Furthermore, they always had to be defeated and Tex or Hank always won. Even more satisfying, Tex or Hank invariably also won the hand and heart of the beautiful Lois or Consuela. Simple stuff, I know, but how we enjoyed it then.
Memories of that kind of story all came back to me when I saw this horse's name. It is Ambushed by Indian Ridge out of Surprise Move. One final horse's name for this month, not a story, more a witty and accurate comment on modem life. Cash 'N’ Credit is the horse and it is by Homo Sapien out of Not Enough. That's us, all right! On to our classic system for August. It is called (not very originally) The Ace System. At a rough count, it evaluates about ten factors in each race which, I suppose, is manageable if not exhaustive. It can't compare with the thousands of positive and negative values mentioned earlier, but nonetheless, maybe The Ace will come up trumps. Finally, next month marks our second anniversary of contributions, so before then I'll dig deep to try and unearth something a bit special. I might also try out my new rating system mentioned last month.
THE ACE SYSTEM
1. USE RACING POST
2. USE MAIN MEETING ONLY (centre pages)
3. CLEAR TOP RATED POSTMARK AND CLEAR TOP RATED TOPSPEED
4. SELECTION MUST BE RIDDEN BY A JOCKEY WHO IS IN THE TOP 10 OF THE JOCKEY TABLES (for the first month of any season use last seasons tables)
5. LAST TIME OUT SELECTION MUST NOT HAVE BEEN 10/1 OR MORE.
6. LAST TIME OUT SELECTION MUST NOT HAVE BEEN BEATEN MORE THAN THREE LENGTHS FLAT, OR FIVE LENGTHS N H.

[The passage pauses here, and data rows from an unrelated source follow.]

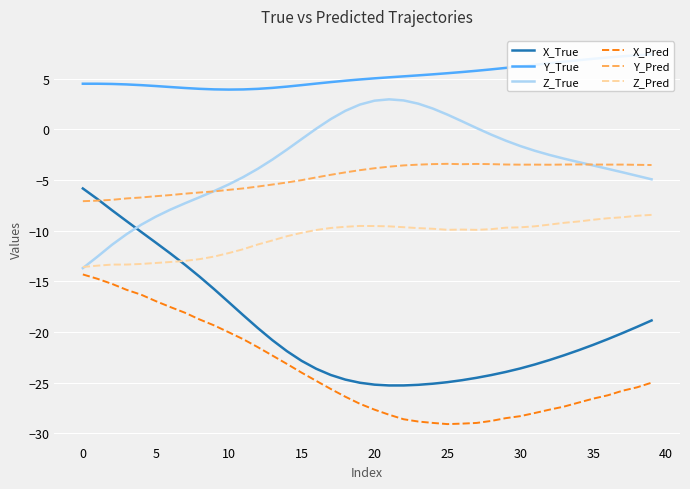

What is the label of the 23rd point from the left?

22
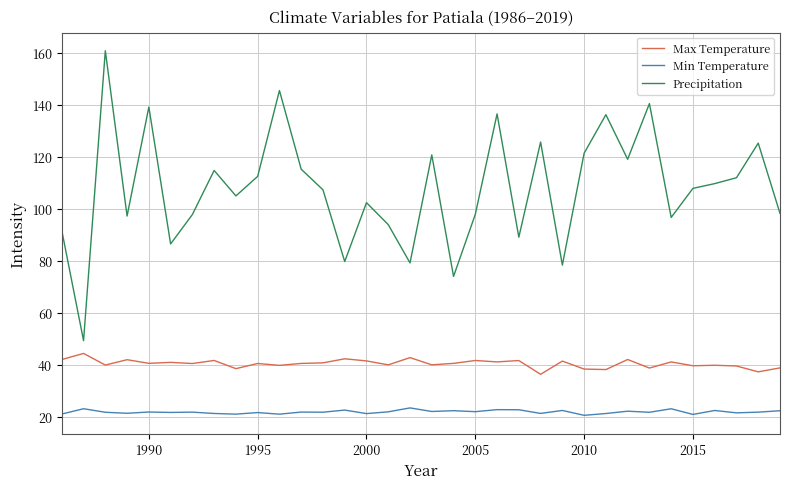

Which series has the largest total across all categories?

Precipitation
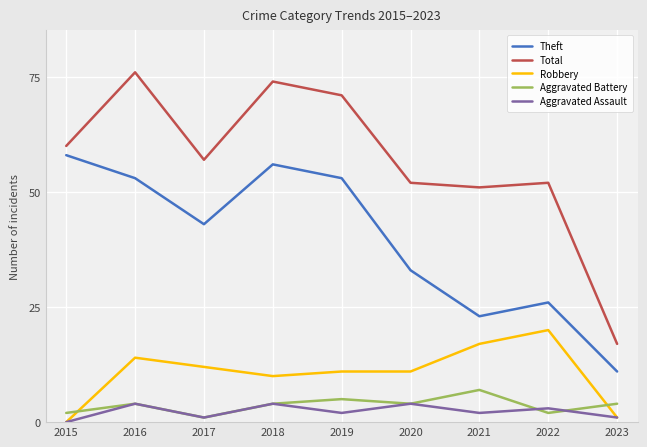

How many lines are shown in the chart?

5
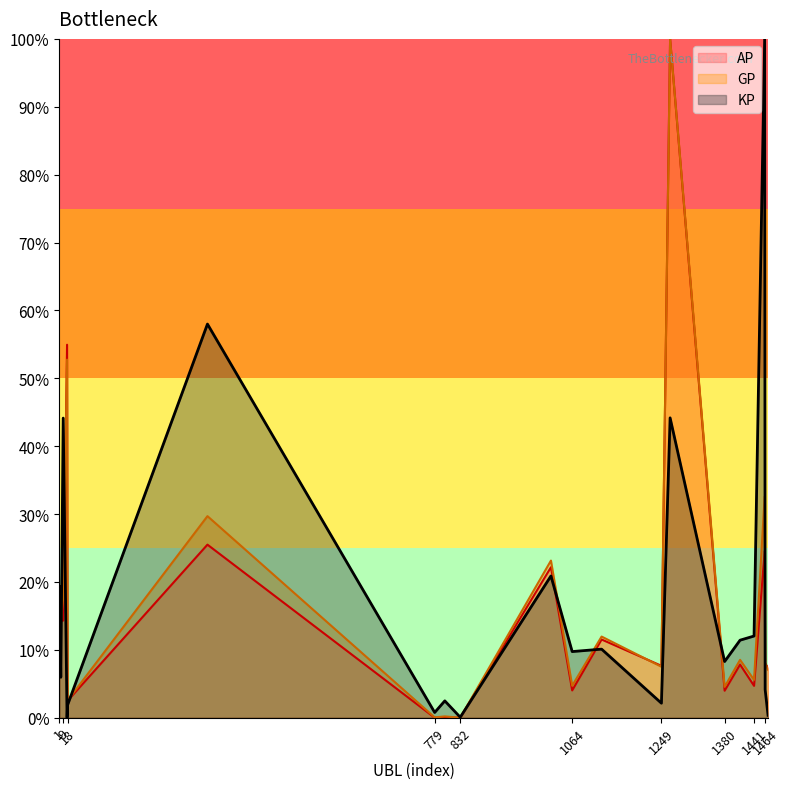

Count the number of data series in this chart.

3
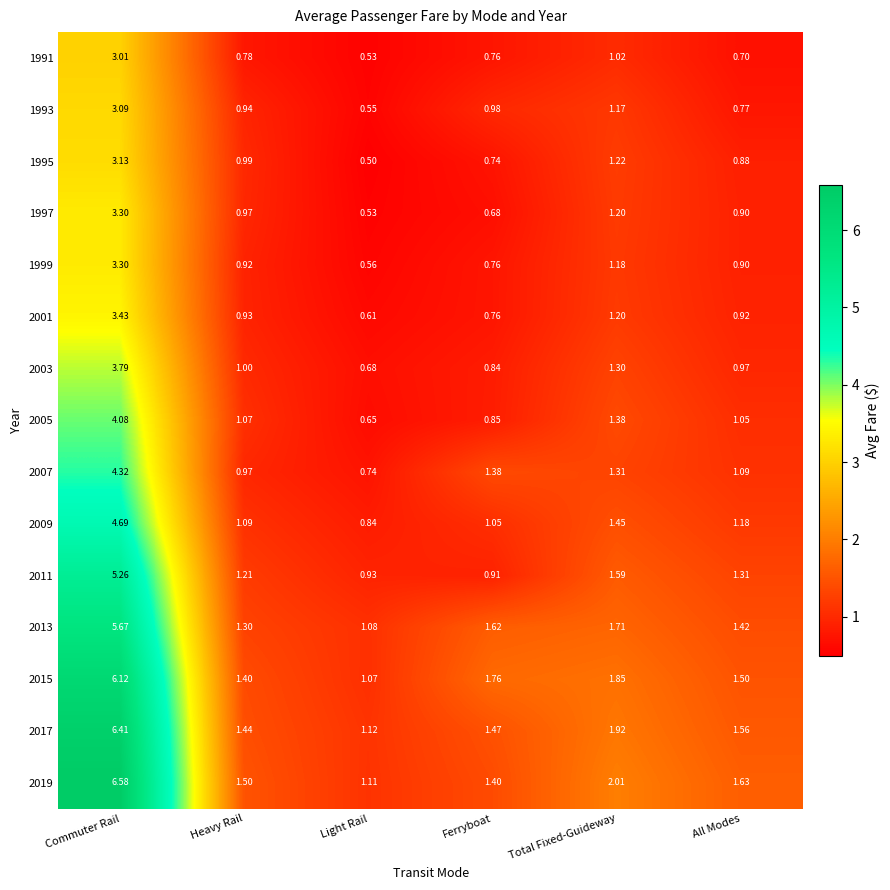

Rank the categories by 2001 value from lowest to highest.

Light Rail, Ferryboat, All Modes, Heavy Rail, Total Fixed-Guideway, Commuter Rail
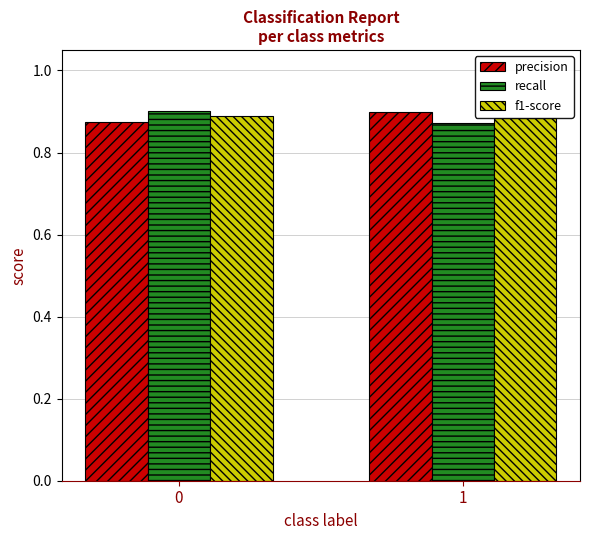

What is the total value across all series at 0?

2.7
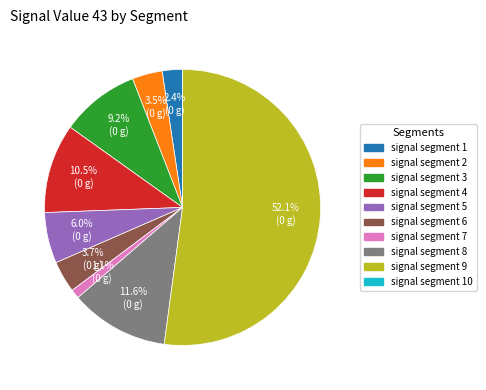

Does any single category account for the majority?

Yes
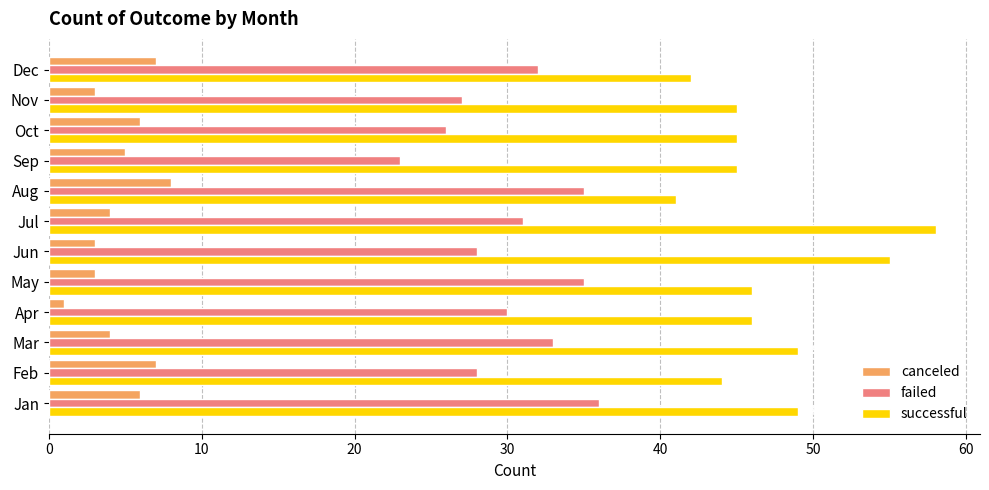

What are all the series names shown in the legend?

canceled, failed, successful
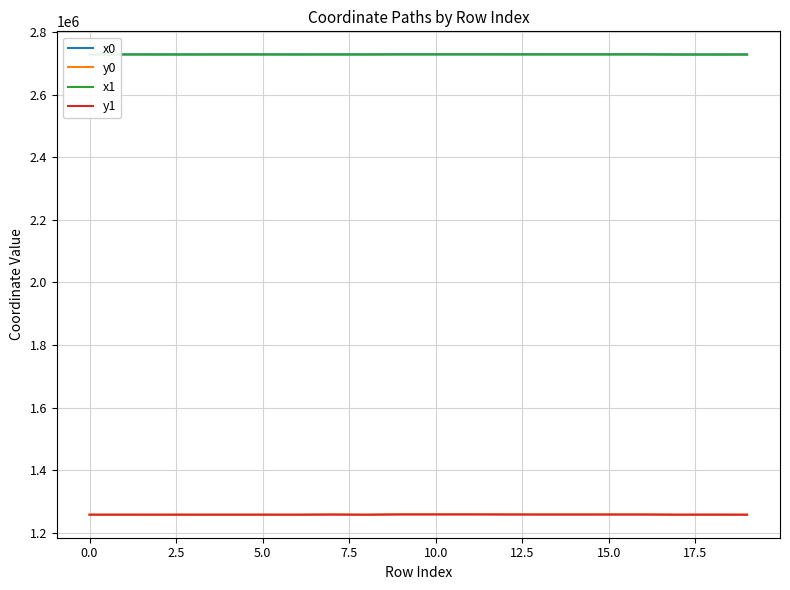

What is the minimum value for y0?

1257502.0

7. IN HANDICAP RACES THE SELECTIONS HANDICAP MARK MUST BE NO MORE THAN 7LBS HIGHER THAN A MARK IT HAS ALREADY WON OFF. ALTERNATIVELY IT SHOULD BE RUNNING FROM A MARK NO HIGHER THAN IT HAS BEEN PLACED FROM IN ANY ONE OF ITS LAST FOUR RACES.
8. IN NON HANDICAP RACES A SELECTION MUST HAVE RUN IN MORE VALUABLE RACE THAN TODAY'S RACE LAST TIME OUT.
9. SELECTION MUST BE FORECAST IN FIRST THREE IN RACING POST BETTING FORECAST IN RACES WITH TWELVE OR LESS RUNNERS, OR FIRST FOUR IN BETTING IN RACES WITH 13 OR MORE RUNNERS
10. SELECTION MUST BE ABLE TO HANDLE GOING. A SELECTIONS ABILITY TO HANDLE GOING WILL BE DETERMINED BY REFERRING TO THE POSTDATA BOX AND MAKING SURE THE SELECTION HAS A TICK UNDER GOING.
11. IGNORE ANY RACE WHERE A ODDS,FAVOURITE IS FORECAST.
By referring to the form pages where the information is supplied for a selections last two or three runs you will find details of all races a possible selection has won. Any win in a handicap will be listed and also the handicap mark the selection won off. For each race you will find a ratings table which indicates the handicap mark the horse is running off today. In these rating tables, to the left of the selections name you will find details of the horses last few races, the mark it ran off and if it was placed off that mark.